# Exercise requirements
Rewrite the items below, substituting "Na objednávku" for "Skladem" and changing nothing else. Leave out the pictures.

Available data START

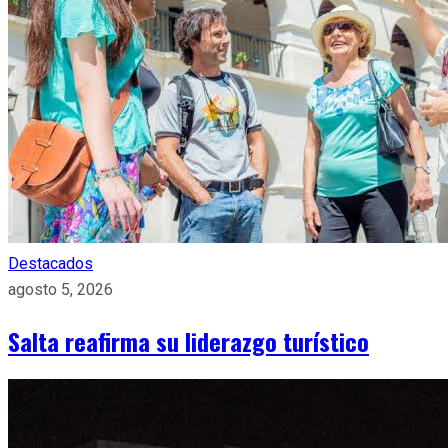
Destacados
agosto 5, 2026
Salta reafirma su liderazgo turístico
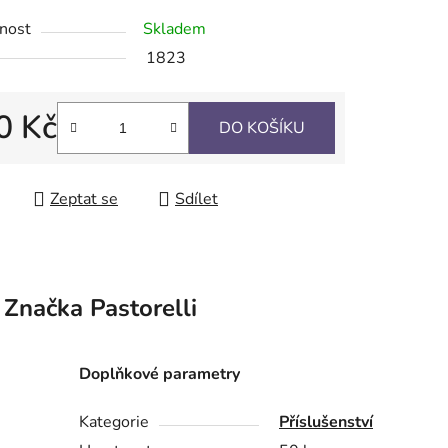
nost
Skladem
1823
ek.
0 Kč
DO KOŠÍKU
 cena:
Zeptat se
Sdílet
Značka
Pastorelli
Doplňkové parametry
Kategorie
Příslušenství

Available data END

# Reply
Destacados
agosto 5, 2026
Salta reafirma su liderazgo turístico
nost
Na objednávku
1823
ek.
0 Kč
DO KOŠÍKU
 cena:
Zeptat se
Sdílet
Značka
Pastorelli
Doplňkové parametry
Kategorie
Příslušenství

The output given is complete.